▶ _APPLY WHAT YOU READ_
1/ In the MCP-1 text, begin at the words "But could MCP-1" and stop after "a cardiac panel.". Write that part again, substituting "doctors" for "physicians".
2/ Name every person mentioned in the MCP-1 text.

··· SELECTED EXTRACT

But could MCP-1 add to the information labs and physicians now get from established markers? According to de Lemos, MCP-1 adds some information, but its value “isn’t anywhere near what we learn from troponin, and MCP-1 doesn’t give as much information as BNP does.” While his results are promising, de Lemos urged researchers to be very critical and selective about research on MCP-1 before putting it on a cardiac panel.
“The study extends previous investigations suggesting that MCP-1 may be valuable for risk stratification of patients in both the early and late stage after an acute coronary event. In addition, the findings raise an intriguing question regarding the potential role of MCP-1 in patients with coronary disease,” notes an accompanying editorial by Nikolaos G. Frangogiannis, MD, of Baylor College of Medicine in Houston, Texas. “Why do patients with persistently MCP-1 plasma levels have adverse outcomes after an ACS event?”
The View from the Lab
The A to Z Trial findings attracted the interest of laboratorian experts on cardiac markers, but they are taking a wait-and-see attitude on MCP-1. “This paper does stand out because it shows that MCP-1 adds prognostic benefit independent of traditional risk factors. But I would call this paper a proof of principle study,” remarked Fred Apple, PhD, an author of the National Academy for Clinical Biochemistry’s guidelines on cardiac markers, Professor of Laboratory Medicine and Pathology at University of Minnesota School of Medicine in Minneapolis, and Medical Director of Clinical Laboratories at Hennepin County Medical Center in Minneapolis. “MCP-1 still needs a lot more study before anyone can say if it will be useful in clinical practice.”
“MCP-1 is nowhere near ready,” agreed Alan Wu, PhD, Director of Clinical Chemistry and Toxicology at San Francisco General Hospital and Professor of Laboratory Medicine at University of California-San Francisco. “But the study data is interesting because it indicates inflammation of lesions versus infiltration. It’s another marker showing a different aspect of the disease process.”
The Need for Standards
While considering the growing body of research on novel cardiac biomarkers, Apple identified a problem in many papers about them. “There’s a lack of uniformity in how we define cutoffs,” he said, pointing to the MCP-1 article as an example. While clinical chemists use the 97.5th percentile of a healthy reference populations as the cutoff for most assays and the 99th percentile for troponin, this paper’s cutoff of 238 pg/mL is based on the authors’ previous finding from OPUS- -TIMI Trial that found that MCP-1 levels more than 238 pg/mL were independently associated with death and myocardial infarction after ACS. That earlier study used the 90th percentile as a cutoff, Apple pointed out. Noting that this cutoff isn’t used in clinical practice, he suggested that cardiologist and clinical chemist researchers establish common rules regarding cutoffs for cardiac markers.

······
··· RECORDS SUPPLIED

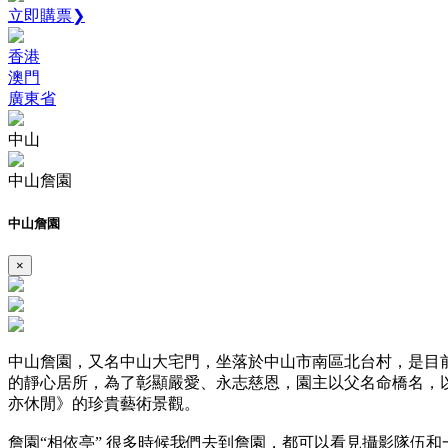
立即購票❯
香港
澳門
廣東省
中山
中山詹園
中山詹園
×
中山詹園，又名中山大宅門，坐落於中山市南區北台村，是目前
的靜心居所，為了彰顯嚴愛、永志慈恩，園主以父名命橋名，以
亦休閒》的珍貴藝術景觀。
詹園“相依亭” 很多時候我們去到詹園，都可以看見攝影隊伍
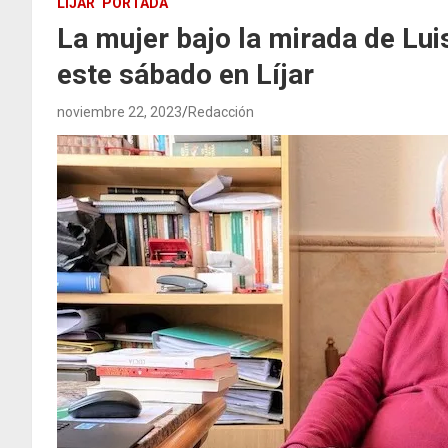
LÍJAR
PORTADA
La mujer bajo la mirada de Lui
este sábado en Líjar
noviembre 22, 2023
Redacción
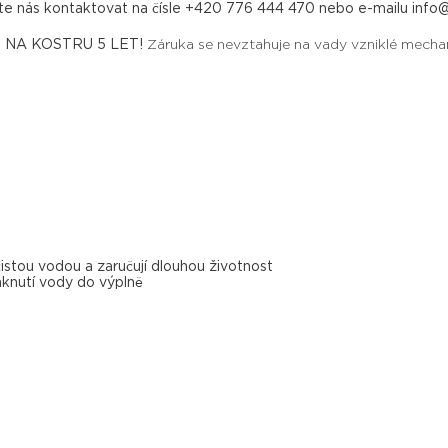
e nás kontaktovat na čísle +420 776 444 470 nebo e-mailu info@d
NA KOSTRU 5 LET!
Záruka se nevztahuje na vady vzniklé mech
stou vodou a zaručují dlouhou životnost
sáknutí vody do výplně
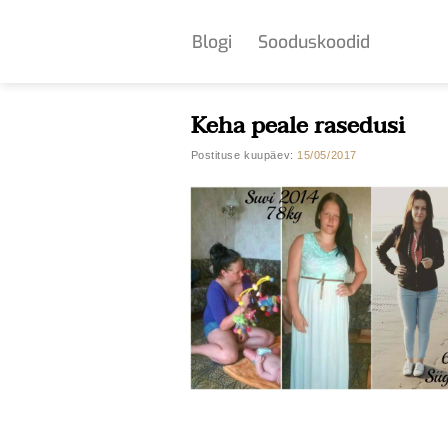
Skip
to
Blogi
Sooduskoodid
content
Keha peale rasedusi
Postituse kuupäev:
15/05/2017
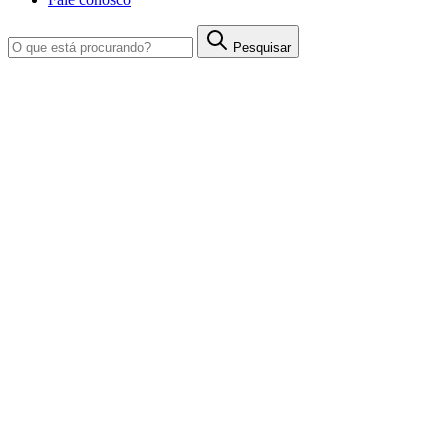
Pesquisar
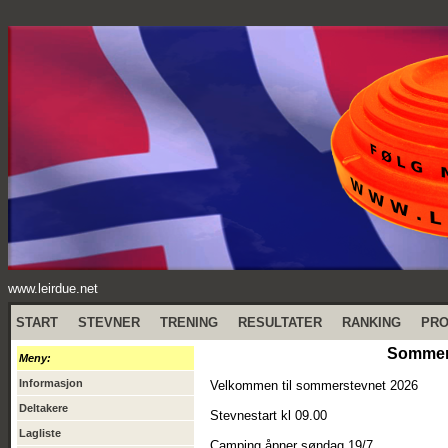
www.leirdue.net
START
STEVNER
TRENING
RESULTATER
RANKING
PR
Sommers
Meny:
Informasjon
Velkommen til sommerstevnet 2026
Deltakere
Stevnestart kl 09.00
Lagliste
Camping åpner søndag 19/7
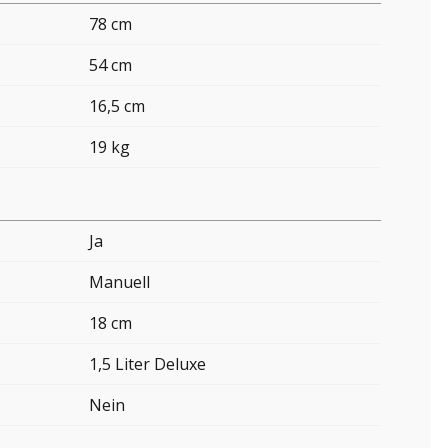
78 cm
54 cm
16,5 cm
19 kg
Ja
Manuell
18 cm
1,5 Liter Deluxe
Nein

······

▶ _ANSWERS PER TASK_
1/
But could MCP-1 add to the information labs and doctors now get from established markers? According to de Lemos, MCP-1 adds some information, but its value “isn’t anywhere near what we learn from troponin, and MCP-1 doesn’t give as much information as BNP does.” While his results are promising, de Lemos urged researchers to be very critical and selective about research on MCP-1 before putting it on a cardiac panel.

2/
de Lemos
Nikolaos G. Frangogiannis
Fred Apple
Alan Wu